→ Instructions to follow: Output the whole listing with nothing altered.

→ Supplied entries:
┌────────
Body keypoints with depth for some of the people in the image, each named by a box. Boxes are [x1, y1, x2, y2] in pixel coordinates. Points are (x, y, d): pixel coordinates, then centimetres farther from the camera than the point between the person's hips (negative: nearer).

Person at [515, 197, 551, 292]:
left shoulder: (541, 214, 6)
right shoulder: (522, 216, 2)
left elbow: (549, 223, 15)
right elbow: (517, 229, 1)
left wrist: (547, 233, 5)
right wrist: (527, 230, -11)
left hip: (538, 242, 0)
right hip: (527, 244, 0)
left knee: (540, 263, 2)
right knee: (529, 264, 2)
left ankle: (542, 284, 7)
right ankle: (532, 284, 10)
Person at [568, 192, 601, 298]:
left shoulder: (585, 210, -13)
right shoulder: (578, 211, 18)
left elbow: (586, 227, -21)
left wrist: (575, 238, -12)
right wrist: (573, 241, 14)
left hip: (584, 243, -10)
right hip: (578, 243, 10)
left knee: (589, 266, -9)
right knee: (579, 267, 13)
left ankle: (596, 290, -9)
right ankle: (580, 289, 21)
└────────
→ Exercise result:
Body keypoints with depth for some of the people in the image, each named by a box. Boxes are [x1, y1, x2, y2] in pixel coordinates. Points are (x, y, d): pixel coordinates, then centimetres farther from the camera than the point between the person's hips (negative: nearer).

Person at [515, 197, 551, 292]:
left shoulder: (541, 214, 6)
right shoulder: (522, 216, 2)
left elbow: (549, 223, 15)
right elbow: (517, 229, 1)
left wrist: (547, 233, 5)
right wrist: (527, 230, -11)
left hip: (538, 242, 0)
right hip: (527, 244, 0)
left knee: (540, 263, 2)
right knee: (529, 264, 2)
left ankle: (542, 284, 7)
right ankle: (532, 284, 10)
Person at [568, 192, 601, 298]:
left shoulder: (585, 210, -13)
right shoulder: (578, 211, 18)
left elbow: (586, 227, -21)
left wrist: (575, 238, -12)
right wrist: (573, 241, 14)
left hip: (584, 243, -10)
right hip: (578, 243, 10)
left knee: (589, 266, -9)
right knee: (579, 267, 13)
left ankle: (596, 290, -9)
right ankle: (580, 289, 21)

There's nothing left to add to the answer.